Destabilizza e al tempo stesso terrorizza, come nel 2020 si possa ancora morire per informare. Non si muore solo nei territori di guerra, ma anche in quei territori, denominati, di pace.
A rendere noto questo dato è il RsF, Reporter sans Frontiere, che si occupa di monitorare il cosiddetto stato di salute dei giornalisti nel mondo. Nel 2020 a perdere la vita 50 giornalisti, anche se, sempre secondo l’organizzazione, le segnalazioni sono minori a causa della pandemia che ha rubato la scena a tutto il resto.
Paradossalmente diminuiscono le uccisioni di giornalisti nei paesi in conflitto ed aumentano, invece, gli omicidi nei paesi pacifici.
Decapitazioni, corpi arsi vivi, omicidi cruenti, sono il destino finale di chi si occupa di giornalismo in determinate aree del mondo.
Esistono anche le prigionie a cui i giornalisti sono destinati.
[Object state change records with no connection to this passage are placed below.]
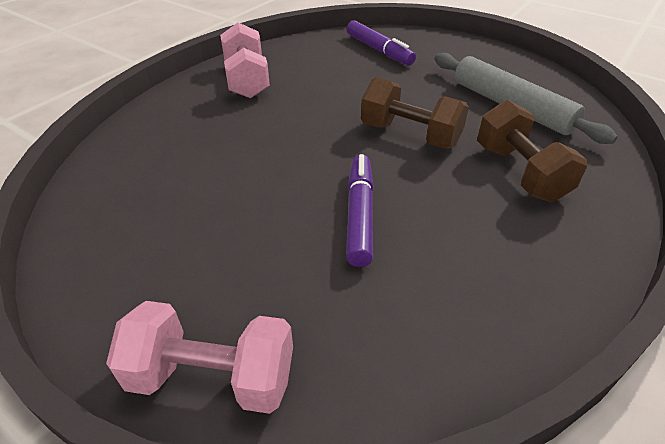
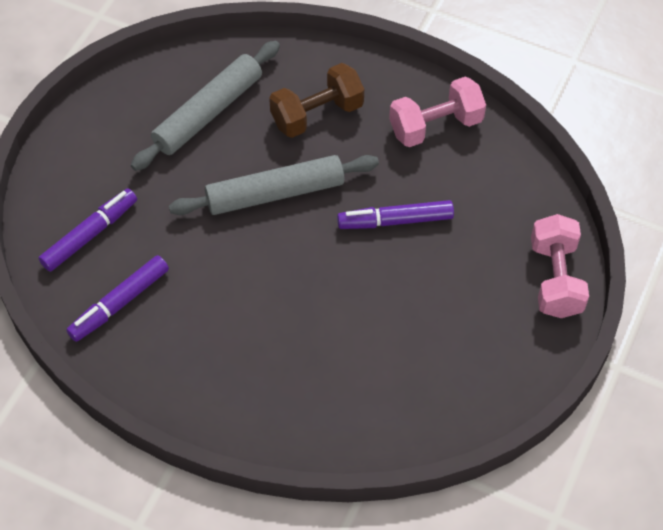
camera: 100 degrees left, 15 degrees up
(247, 80) = (186, 361): pink dumbbell -> pink dumbbell (435, 126)
(312, 58) = (119, 303): none -> purple marker
(410, 135) = (275, 193): brown dumbbell -> grey rolling pin

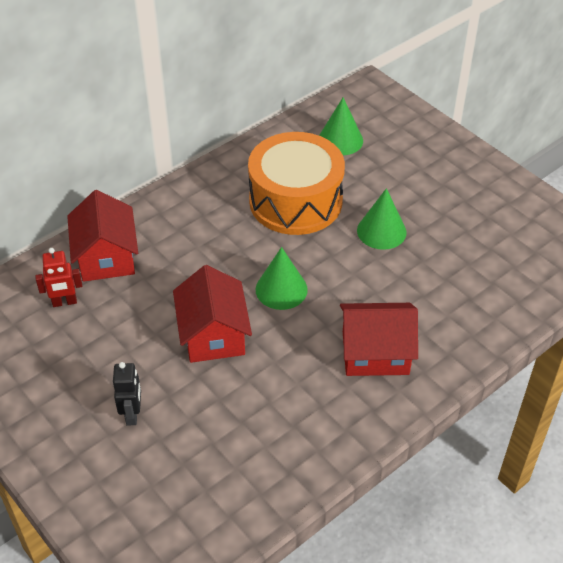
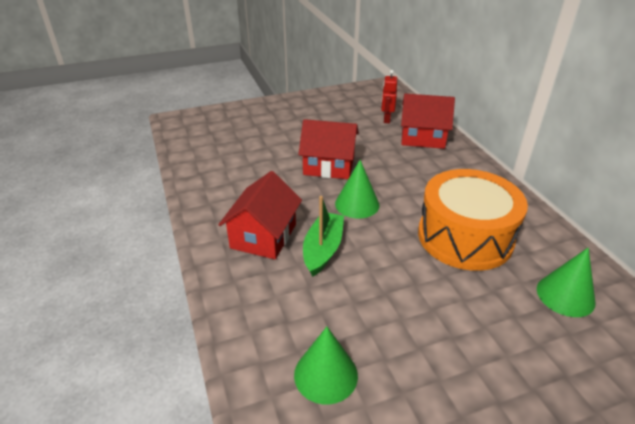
camera: 110 degrees right, 10 degrees down
(132, 414) = (285, 129): black robot -> none
(369, 298) = (323, 249): none -> green boat
(381, 231) = (406, 284): green cone -> green cone (325, 374)

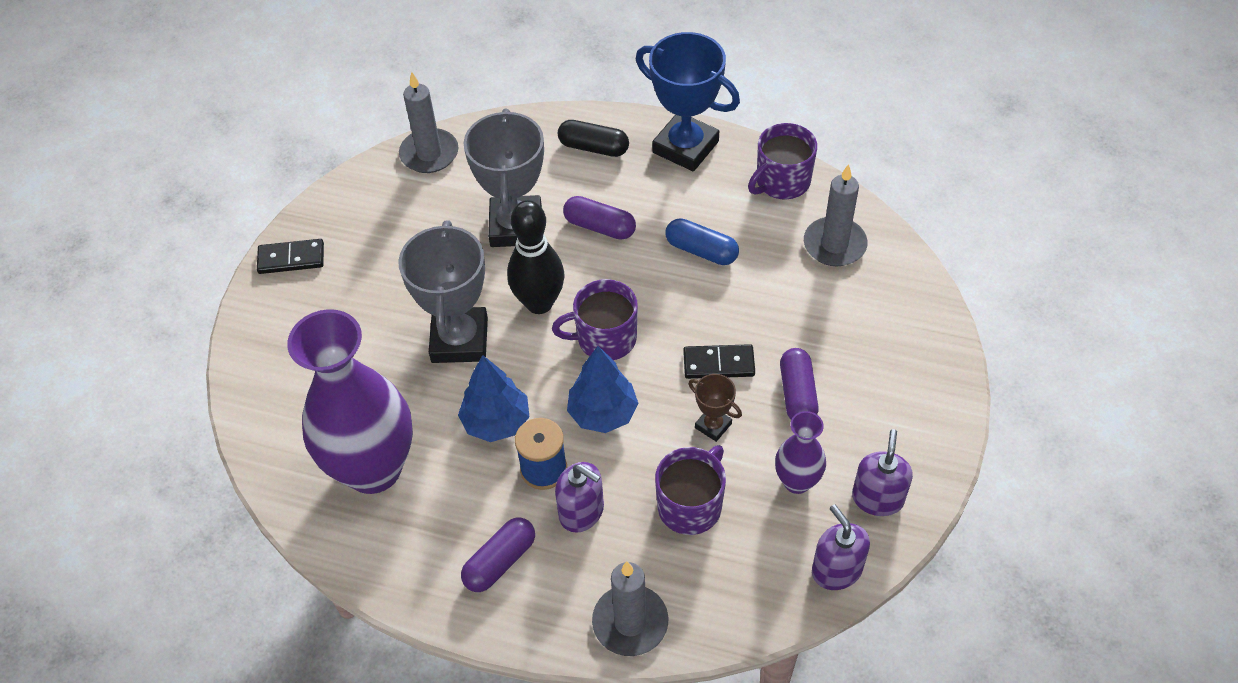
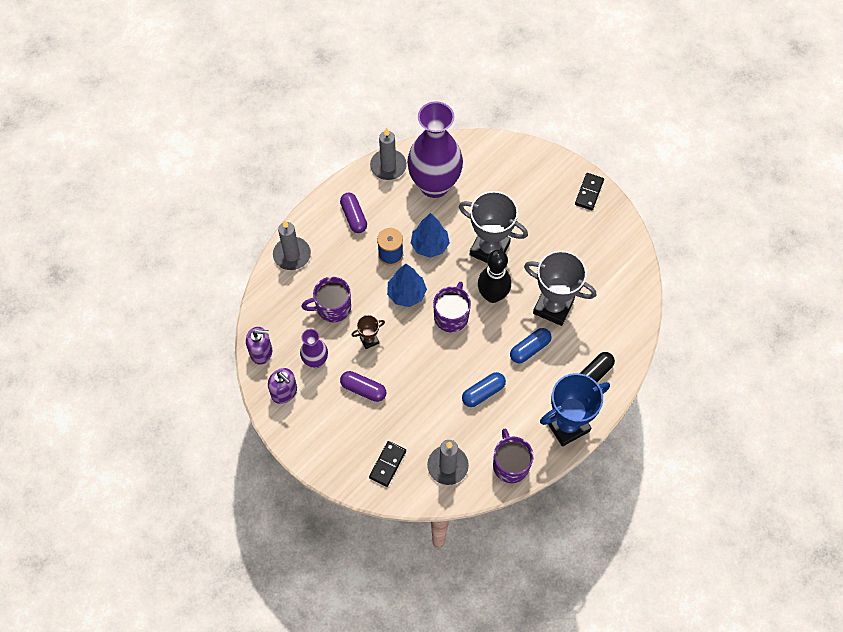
camera: 115 degrees right, 10 degrees up
(429, 154) = (634, 285): grey candle -> grey candle (388, 166)
(581, 512) = (358, 260): purple soap dispenser -> none
(600, 226) = (530, 349): purple capsule -> blue capsule
(690, 505) = (332, 307): purple mug -> purple mug turned 105 degrees clockwise
(718, 363) = (404, 362): black domino -> black domino (387, 464)

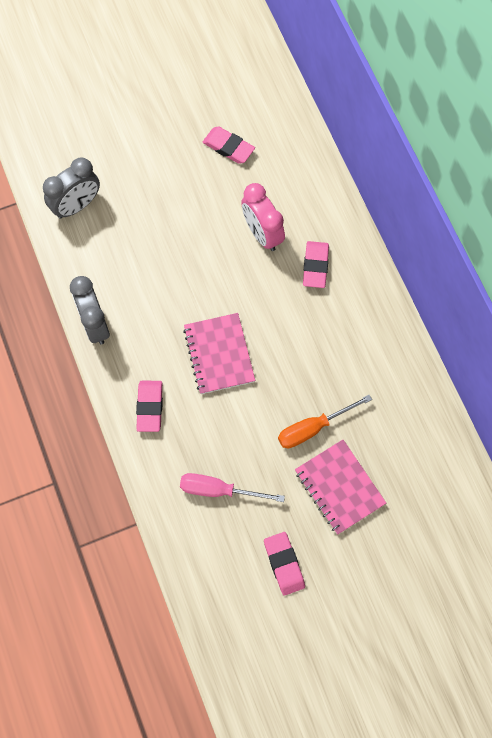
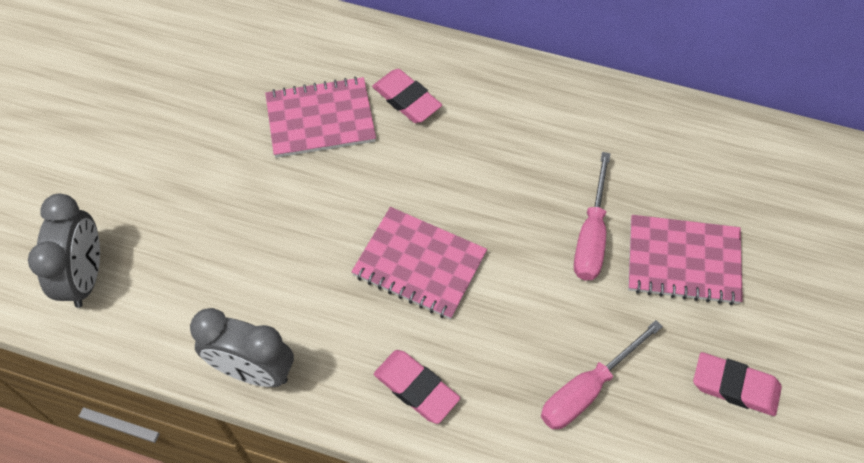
camera: 50 degrees left, 10 degrees down
(228, 147) = (190, 78): pink eraser -> none
(262, 234) = (320, 119): pink clock -> pink notebook
(313, 428) = (591, 236): orange screwdriver -> pink screwdriver

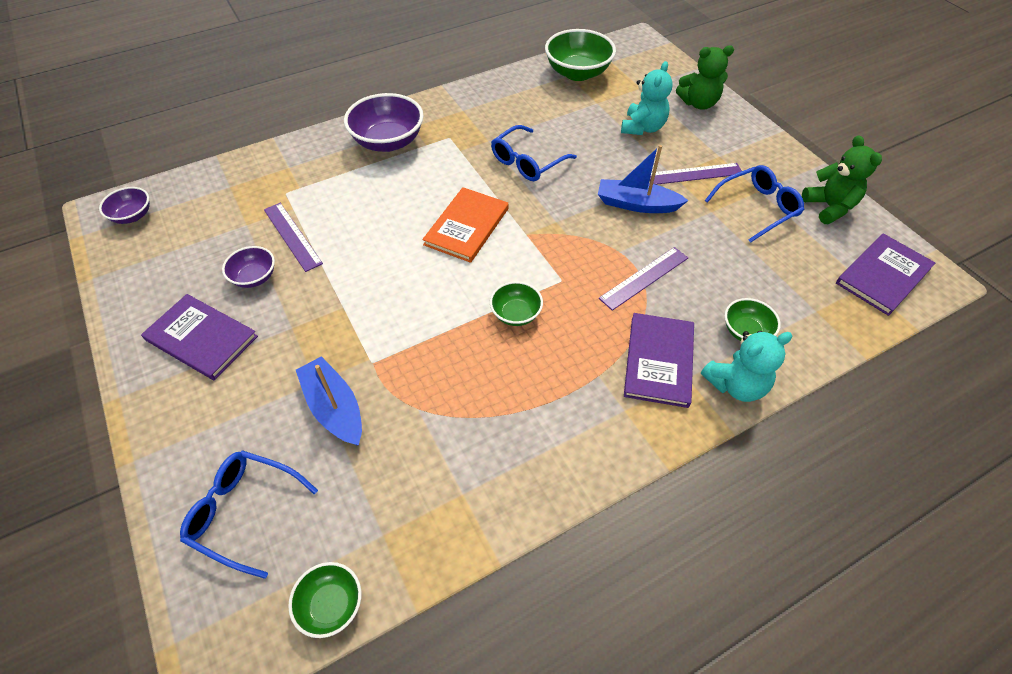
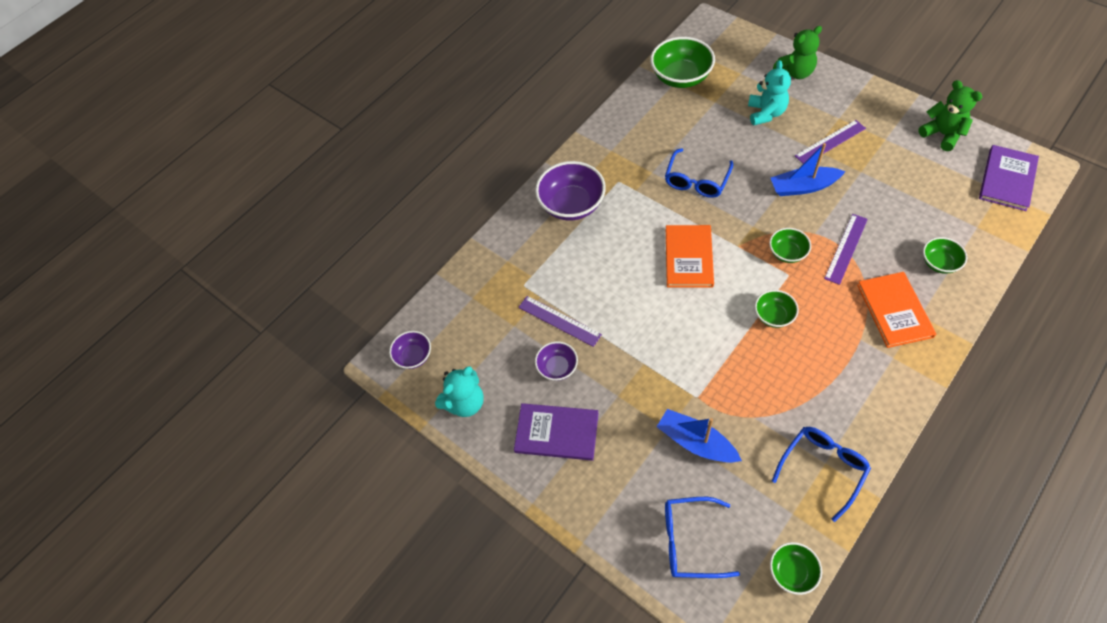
camera: 15 degrees left, 5 degrees up
(575, 259) = (787, 253): none -> green bowl
(659, 361) = (894, 310): purple book -> orange book
(736, 385) = (955, 307): turquoise teddy bear -> turquoise teddy bear (465, 403)
(757, 208) = (892, 155): blue glasses -> blue glasses (823, 468)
Ad oggi nel mondo ci sono ancora 387 giornalisti detenuti, nel 2020 è cresciuto anche il numero di giornaliste arrestate, + 35%. Nei primi quattro mesi dell’anno, il numero di giornalisti arrestato è cresciuto di quattro volte anche per la copertura sulla pandemia.
Ricordiamo che la figura del giornalista è il sigillo della garanzia assoluta di libertà e democrazia. Grazie al loro operato l’invisibile divine visibile. Un enorme grazie perché come sentinelle del mattino, loro, ci riportano la realtà fra mille difficoltà.